O ÚLTIMO BAILE FISCAL
José Roberto de Toledo
Para quem chegou ao poder com o compromisso de frear a gastança
e arrumar a bagunçada economia brasileira, a coleção de feitos e desfeitos do
governo interino em 40 dias pode surpreender – pelo menos os infelizes que não
são iluminados pelo sol de Brasília.
Medida provisória de Michel Temer
obrigou a União a dar R$ 2,9 bilhões para o governo do Rio de Janeiro, em
parcela única, ainda em 2016. A desculpa é a segurança da Olimpíada. O motivo é
que o Rio quebrou. Outros Estados também choraram e ganharam carência para
pagar suas dívidas – um calote legal e a prazo. Devem ganhar a mesma folga no
pagamento de dívida de R$ 10 bi com o BNDES. Prefeitos viram, berraram e querem
mamar também.
A epidemia de reivindicações de
acesso facilitado aos cofres não parou aí. Aliados da base movediça chiaram, e
o governo interino acelerou a assinatura de convênios da União para que possam
ter efeito nas eleições municipais deste ano. Também teve de abrir a porteira
para o preenchimento dos cargos de segundo e terceiro escalão com indicações de
deputados e senadores – pondo fim à promessa de cortes maciços das funções
comissionadas.
Antes, haviam saído da caneta
presidencial com aval do Congresso aumentos salariais para as castas mais
privilegiadas do funcionalismo federal. O Ministério do Planejamento – sob
interinidade dupla – se embananou no cálculo de quanto custarão os reajustes e
foi corrigido por um repórter. Não sairão por menos do que R$ 67 bilhões. Esses
aumentos têm efeito cascata nos Estados. Logo, o alívio para os cofres dos
governadores é transfusão da União para compensar a sangria que Temer agravara.

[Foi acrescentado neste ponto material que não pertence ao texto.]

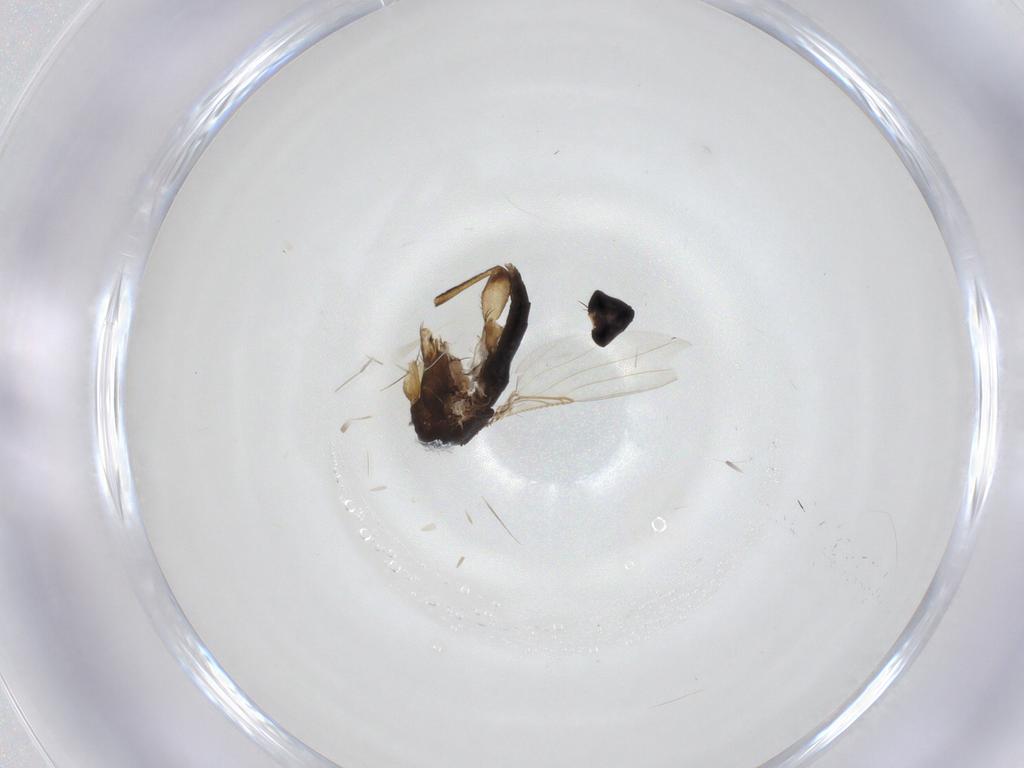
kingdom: Animalia
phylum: Arthropoda
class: Insecta
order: Diptera
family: Phoridae
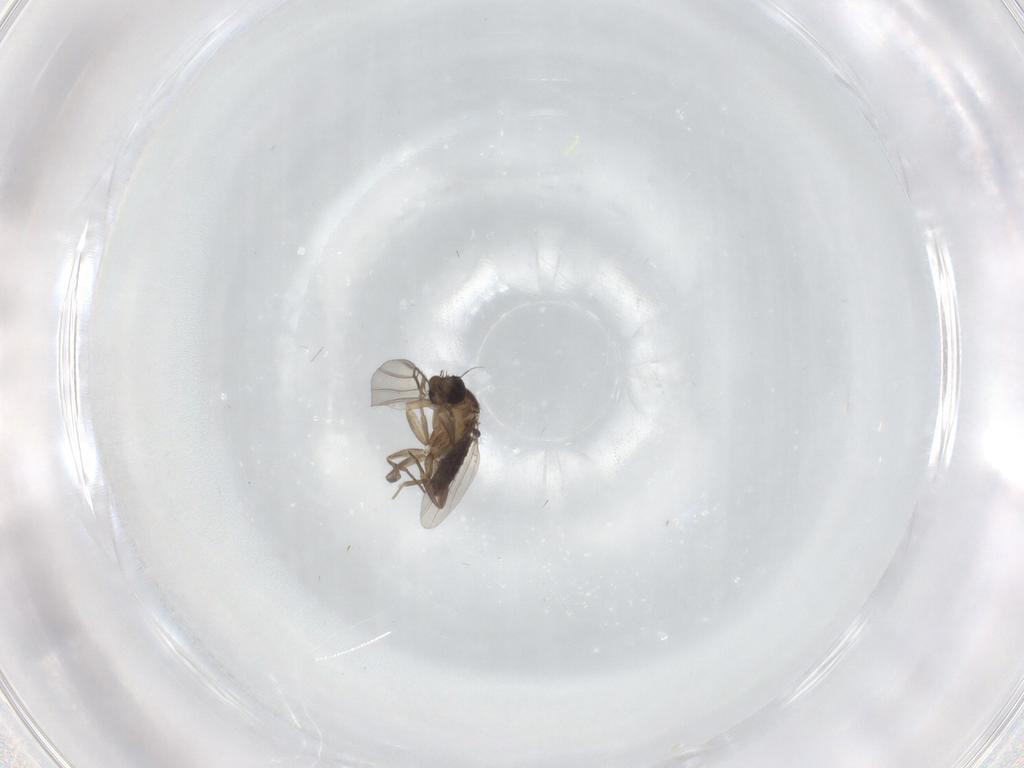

Tudo isso foi feito em nome do
ajuste fiscal, do saneamento das contas públicas e da solvência da dívida do
Estado brasileiro. Sério. Sem abrir a torneira agora, Temer não teria como
fechá-la depois. Pelo menos é o que prega o discurso oficial. O presidente não
está comprando a consciência dos parlamentares, apenas fazendo um investimento
no seu comportamento futuro, quando chegar a hora de cortar. Acredite quem
quiser. E muita gente quer, principalmente em Brasília e no mercado.
Quem duvida é porque já viu esse
filme antes. Governos fortes podem cortar primeiro e negociar depois. Governos
frágeis gastam por conta para tentar angariar as fichas que lhes faltam. No
caso de Temer, não se trata nem de um governo, mas de uma ponte, um remendo até
quando o impeachment chegar. Os aumentos bilionários são para tentar garantir
que ele deixe de assinar no Diário Oficial da União como “vice-presidente no exercício da
Presidência da República”. É o preço do fim da interinidade.
Tudo indica que – do ponto de
vista do PMDB – o investimento vai se pagar. Os senadores que não declaram seus
votos sobre o destino de Dilma Rousseff não recusam convite para encontrar com
Temer. É só uma questão de chegar a um denominador comum. O problema é o prazo.
Quanto mais demora, mais cara fica a interinidade e o seu fim. Já aumentou pelo
menos uma semana, e sabe-se agora que não terminará antes de 9 de agosto.
Como consequência, a única medida
real de contenção de gastos públicos proposta pelo governo do PMDB por enquanto
– a emenda constitucional que impõe um teto anual cada vez mais baixo para as
despesas – não deve ir a voto no Congresso em menos de 90 dias, na hipótese
mais otimista. O mais provável é que demore mais de 120 e só seja votada depois
das eleições de outubro. Até lá, deputados, senadores, governadores, prefeitos
e burocratas sabem que quem berrar mais alto sugará mais.
O Brasil assiste ao que lhe é
vendido como o último baile fiscal. Enquanto isso, quem pode se empanturra o
quanto dá. Depois que a orquestra parar, prometem Temer e Henrique Meirelles ao
mercado, a música será outra. Advinha quem vai dançar.